In my discussion last year of AI-assisted library interfaces, I was blind to this possibility, focusing instead on using LLMs to surface even better matches for what a researcher was already seeking. But it might be worth surprising scholars from time to time rather than always giving them perfect alignment. This surprise could take the form of a sidebar of items that wouldn't show up in a standard Boolean search. Or a tool could scan all of the relevant material and return an assessment of what hasn’t been studied in this particular area. This would be the opposite of AI’s current inclination toward summarization and constant narrowing. Now that it’s trivial to create small AI agents, a library could also provide a service to notify a researcher when new items are digitized or accessioned that may be relevant to their work. All of these services could take advantage of the much larger context windows — the length of input text — that today's LLMs can handle. For example, it would be useful to have a scholar upload a research brief, rather than typing in mere keywords, when beginning a search and discovery process.
In addition to repeated encounters with the unusual, new ideas can also come from open-ended noodling with familiar resources and data. In “AI Agents for Economics Research,” Anton Korinek describes a healthy division of labor between the human mind and AI agents that maintains the former’s primacy: “While these systems compile existing knowledge rather than generating novel insights, they speed up an important part of the research process by automating the time-intensive work of information gathering and initial synthesis.” Consider an idea; ask the agent to assemble the relevant data to see if there’s anything to it; revise and repeat as the inquiry develops. The historian Benjamin Breen has used AI coding tools to rapidly build interactive environments that combine cultural heritage collections and LLMs so that he and other scholars can immerse themselves an era or set of documents in a free-form, thought-provoking way. The “Premodern Concordance” Breen created with fellow intellectual historian Mackenzie Cooley, a prototype of an exploratory website that covers natural history books from García de Orta to William James, helps the prospecting researcher discover latent connections across texts written in different times and languages. This kind of digital project would have previously taken years of effort at a digital humanities center; with tools like Claude Code, one can imagine quickly producing such a vibrant early-stage research tool for a single dissertation or article.

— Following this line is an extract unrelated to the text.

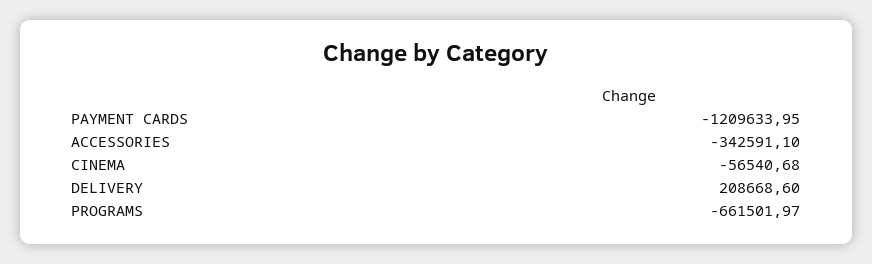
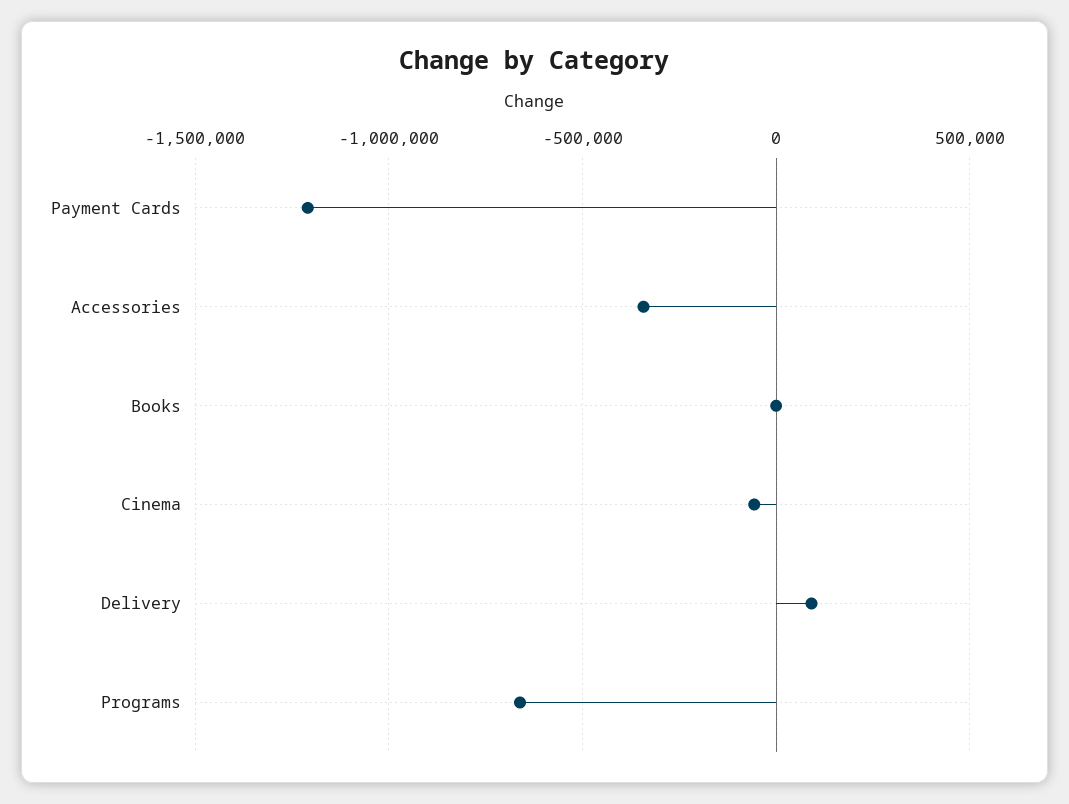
DELIVERY: 208668.6 -> 100000
Books: none -> 0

We may very well look back on our first years of engagement with AI in forms like ChatGPT as we now look back on AOL before the flourishing of the World Wide Web — a comfortable, contained, and relatively inflexible introduction to a new digital world. The flexibility and expansiveness of the Web — the fact that anyone could assemble sites and services from servers, collections, and data from around the world — made it a much better environment for the generation of new ideas.

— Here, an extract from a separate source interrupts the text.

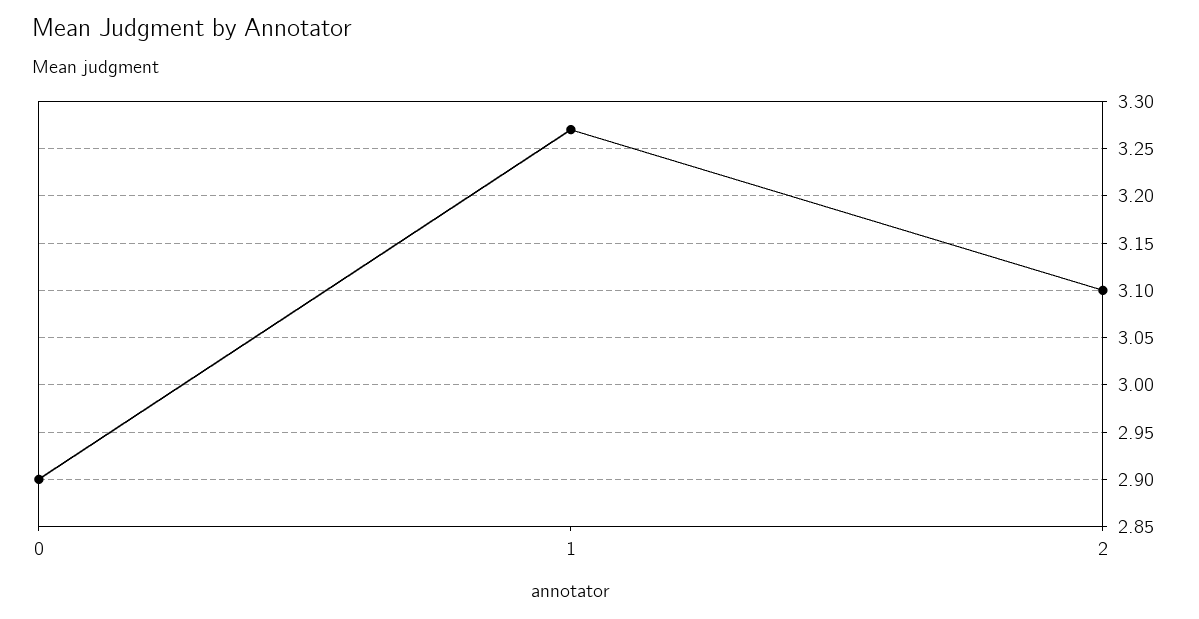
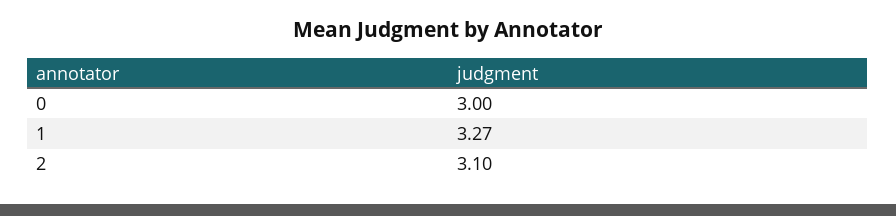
0: 2.9 -> 3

We should also remember that human beings still have plenty of ways to conceive new ideas that don’t use AI, or any technology at all. Benoît Mandelbrot was obsessed with maps from a young age, developing insights into them that would elude most other people, and it is clear from his biography that his years in IBM's highly interactive, interdisciplinary research group prompted him in directions he could not have foreseen. We human beings can find ourselves thinking new things simply by having coffee with another person, or by reading a good book they wrote.